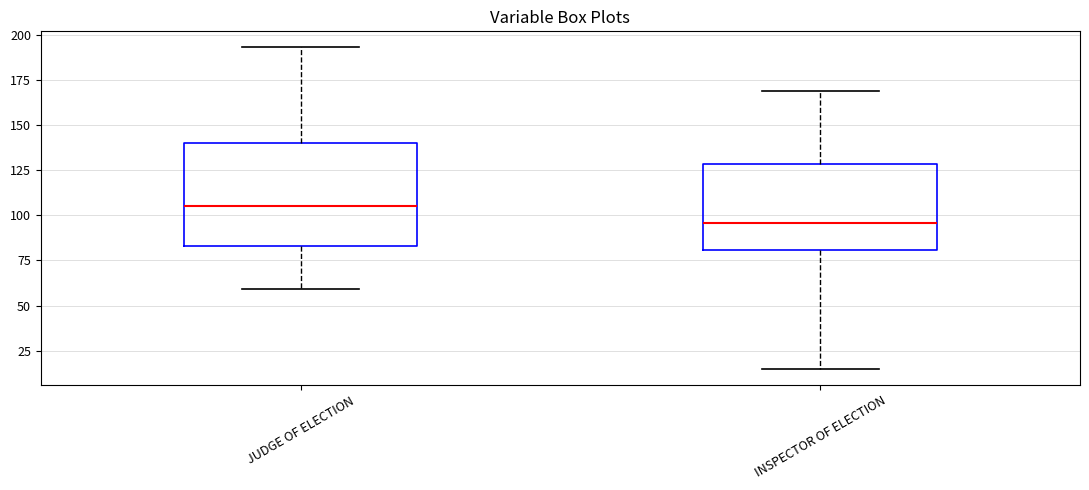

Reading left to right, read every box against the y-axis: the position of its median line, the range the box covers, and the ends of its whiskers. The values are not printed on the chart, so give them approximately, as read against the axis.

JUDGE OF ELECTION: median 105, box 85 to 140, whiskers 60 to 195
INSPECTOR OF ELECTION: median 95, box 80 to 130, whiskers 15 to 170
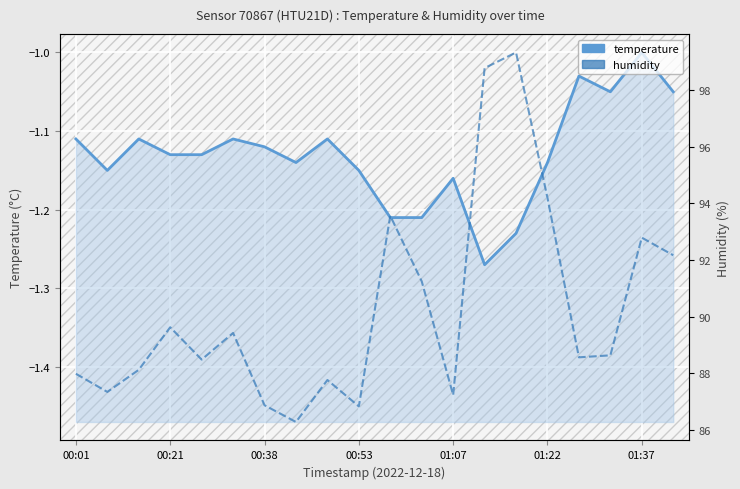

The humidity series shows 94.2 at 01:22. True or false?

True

* * *

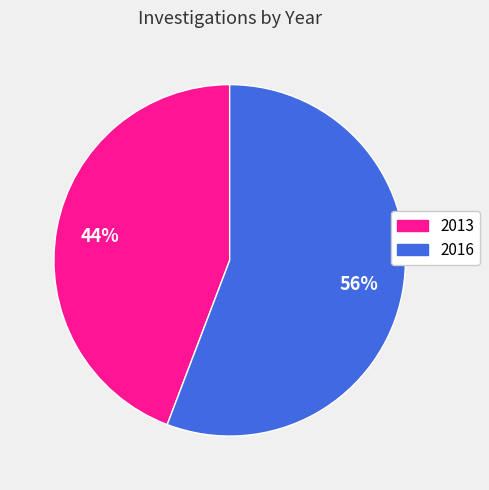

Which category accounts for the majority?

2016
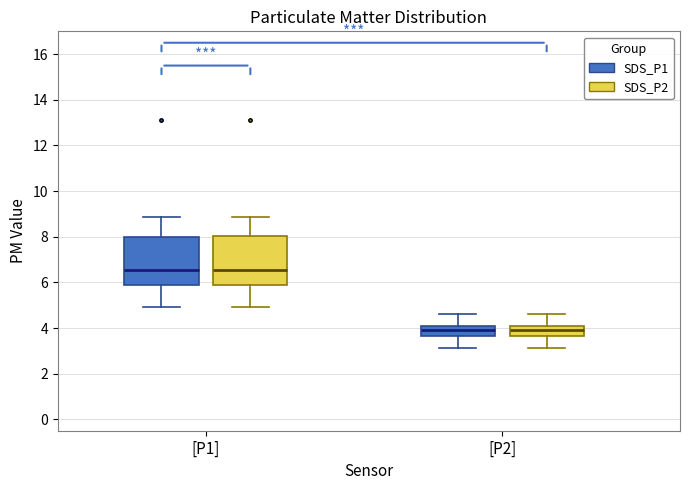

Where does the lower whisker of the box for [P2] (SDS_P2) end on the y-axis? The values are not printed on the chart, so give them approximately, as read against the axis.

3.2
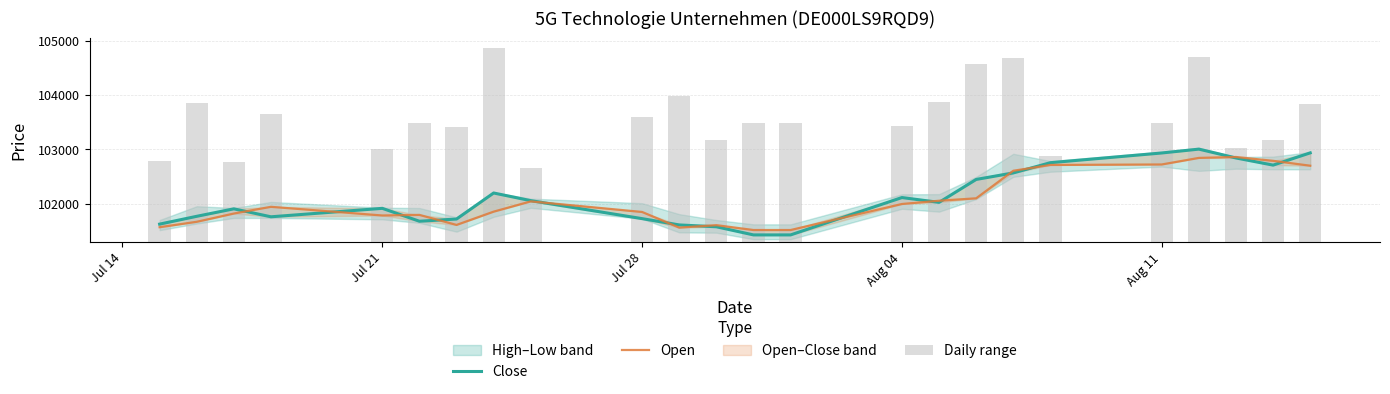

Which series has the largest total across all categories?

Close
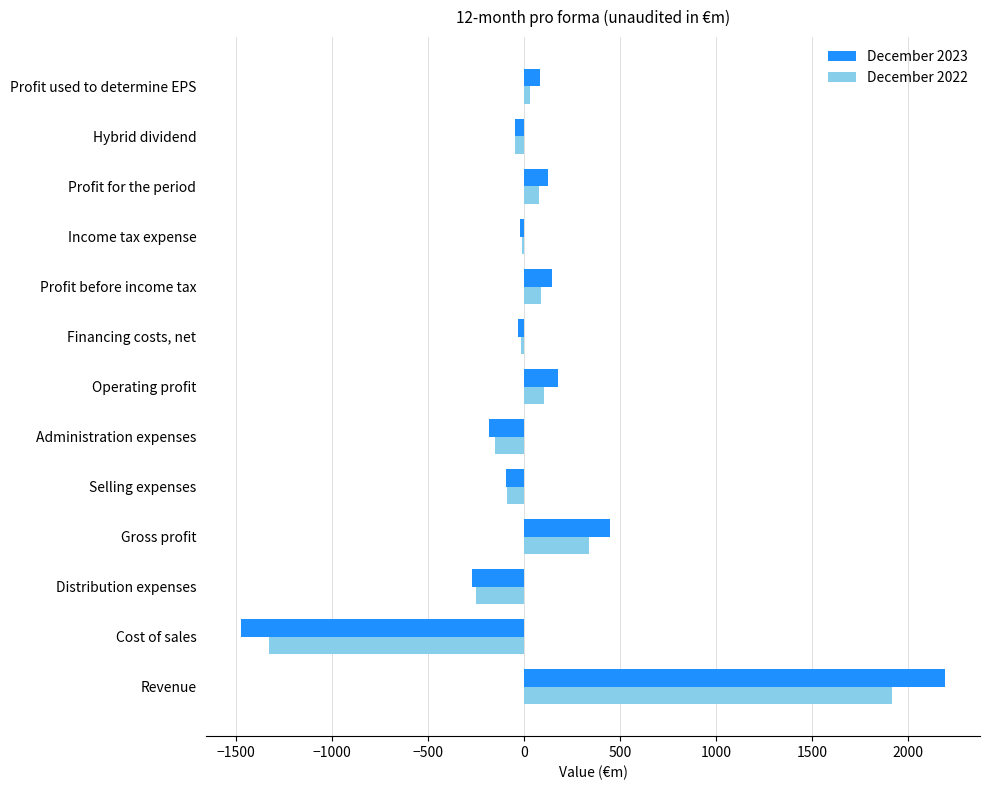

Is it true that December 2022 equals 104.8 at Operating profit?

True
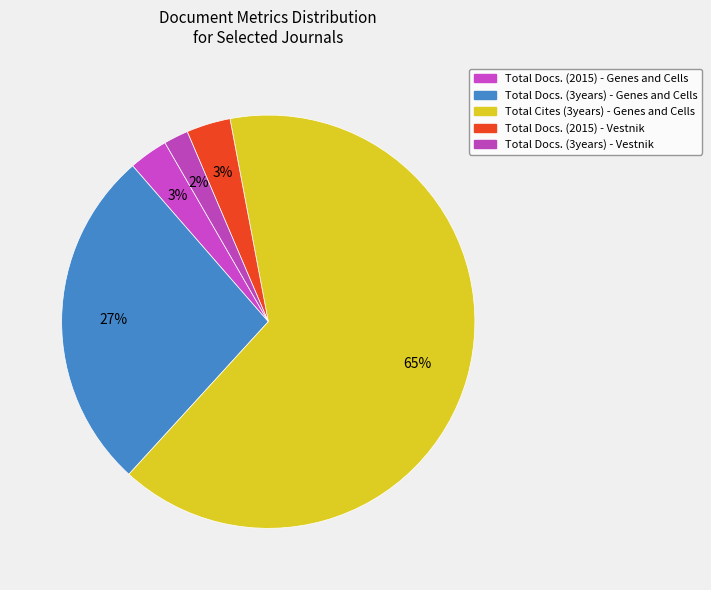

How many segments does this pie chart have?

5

* * *

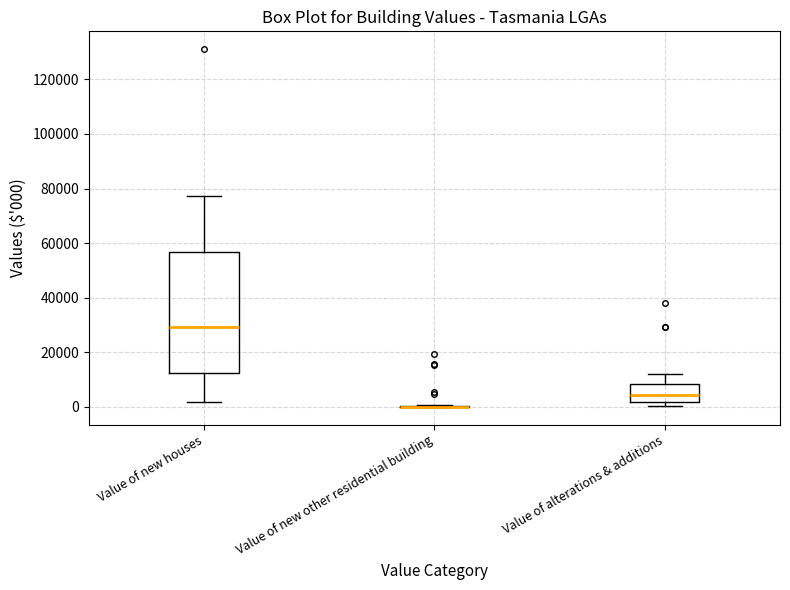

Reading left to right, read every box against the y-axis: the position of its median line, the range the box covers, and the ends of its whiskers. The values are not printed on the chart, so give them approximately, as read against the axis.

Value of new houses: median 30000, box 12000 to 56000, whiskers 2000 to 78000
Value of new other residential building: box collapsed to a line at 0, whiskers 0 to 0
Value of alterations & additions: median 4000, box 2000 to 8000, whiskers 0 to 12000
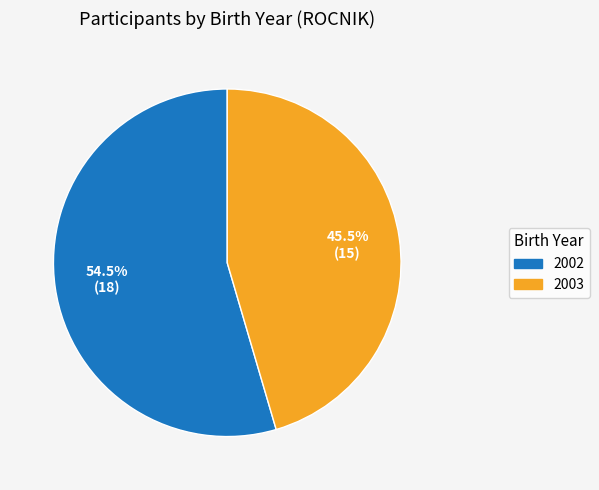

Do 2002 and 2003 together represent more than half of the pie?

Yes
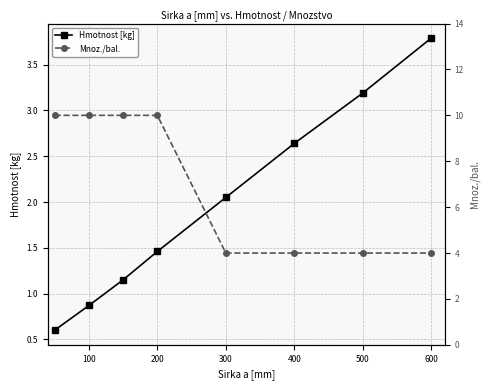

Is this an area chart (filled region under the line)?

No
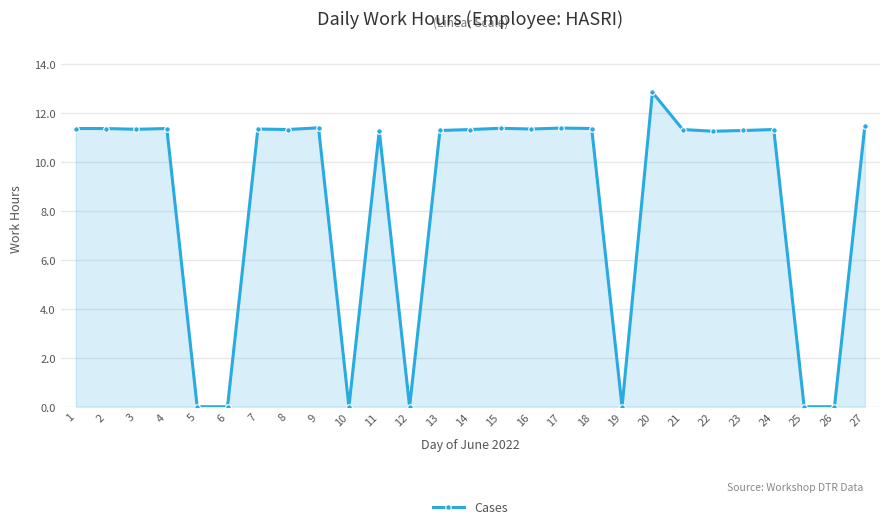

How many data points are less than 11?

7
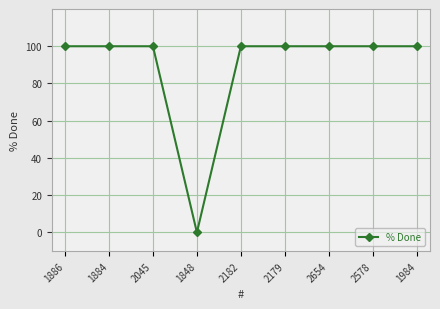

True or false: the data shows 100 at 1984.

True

[Written task]:
Please rewrite the records beginning at the line that contains "Where does the" and stopping after the line that contains "How many segments does this pie chart have?", with "segments" replaced by "slices" and everything else left unchanged. Leave the pictures out of your answer.

[Exercise output]:
Where does the lower whisker of the box for [P2] (SDS_P2) end on the y-axis? The values are not printed on the chart, so give them approximately, as read against the axis.

3.2

Which series has the largest total across all categories?

Close

Is it true that December 2022 equals 104.8 at Operating profit?

True

How many slices does this pie chart have?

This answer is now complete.